If $x_0=0$, then $x_k=(M^{k-1}+\cdots+I)b$ and the sequence $((M^{k-1}+\cdots+I)b)_k$ converges. Thus, for every $x_0$, the sequence $(M^kx_0)_k$ converges.

There is $\lambda\in spectrum(M)$ s.t. $|\lambda|\geq 1$.

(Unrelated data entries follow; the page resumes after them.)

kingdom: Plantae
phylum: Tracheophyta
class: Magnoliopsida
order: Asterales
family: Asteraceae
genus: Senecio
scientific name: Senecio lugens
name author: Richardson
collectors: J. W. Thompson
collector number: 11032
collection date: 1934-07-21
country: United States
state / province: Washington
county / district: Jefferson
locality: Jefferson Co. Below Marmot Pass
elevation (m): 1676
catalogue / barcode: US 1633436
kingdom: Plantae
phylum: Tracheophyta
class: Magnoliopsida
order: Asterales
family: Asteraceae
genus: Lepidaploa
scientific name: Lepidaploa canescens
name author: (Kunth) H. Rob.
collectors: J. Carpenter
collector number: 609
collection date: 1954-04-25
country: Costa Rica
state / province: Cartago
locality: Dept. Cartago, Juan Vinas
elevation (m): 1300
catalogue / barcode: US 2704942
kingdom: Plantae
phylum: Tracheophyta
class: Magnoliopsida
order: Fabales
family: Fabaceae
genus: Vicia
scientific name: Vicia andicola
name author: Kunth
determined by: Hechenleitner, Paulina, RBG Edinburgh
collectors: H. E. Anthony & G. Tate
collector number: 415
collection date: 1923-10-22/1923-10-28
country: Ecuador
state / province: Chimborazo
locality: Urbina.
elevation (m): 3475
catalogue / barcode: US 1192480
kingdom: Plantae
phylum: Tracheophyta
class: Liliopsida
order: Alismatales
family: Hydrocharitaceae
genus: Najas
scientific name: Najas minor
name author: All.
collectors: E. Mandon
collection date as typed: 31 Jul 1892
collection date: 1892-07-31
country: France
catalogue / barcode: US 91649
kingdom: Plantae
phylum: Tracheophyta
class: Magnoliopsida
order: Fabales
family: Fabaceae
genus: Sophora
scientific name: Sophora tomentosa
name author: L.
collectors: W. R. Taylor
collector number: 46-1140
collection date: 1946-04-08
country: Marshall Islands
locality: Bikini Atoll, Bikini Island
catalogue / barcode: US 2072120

i) If $\lambda\in\mathbb{R}$, then let $x_0$ be an eigenvector associated to $\lambda$. Since $M^kx_0=\lambda^kx_0$, we obtain a contradiction except if $\lambda=1$.

If $1\in spectrum(M)$, then it is not semi simple, that is, in the Jordan decomposition of $M$, there is a block $I_r+J_r$ where $J_r$ is the nilpotent Jordan block of dimension $r\geq 2$. To obtain the contradiction, it suffices to choose $x_0=e_2$ in this new basis.

ii) If $\lambda\notin\mathbb{R}$, then $\lambda=a+ib$ (where $b\not=0,a^2+b^2\geq 1$) is associated to an eigenvector $u$ s.t. $Au=\lambda u,A\overline{u}=\overline{\lambda}\overline{u}$. Note that $\Pi=span(u+\overline{u},i(u-\overline{u}))$ is an $M$-invariant plane; the matrix of $M_{|\Pi}$ associated to the above basis is

$\begin{pmatrix}a&-b\\b&a\end{pmatrix}=\sqrt{a^2+b^2}R_{\theta}$ where $R_{\theta}$ is in the form

$\begin{pmatrix}\cos(\theta)&-\sin(\theta)\\\sin(\theta)&\cos(\theta)\end{pmatrix}$ with $\sin(\theta)\not=0$.

If $x_0\in\Pi\setminus \{0\}$, then $M^kx_0=(a^2+b^2)^{k/2}R_{k\theta}x_0$. If $a^2+b^2=1$, then $(R_{k\theta}x_0)_k$ has a limit, a contradiction. If $a^2+b^2>1$, then $R_{k\theta}x_0$ tends to $0$, a contradiction.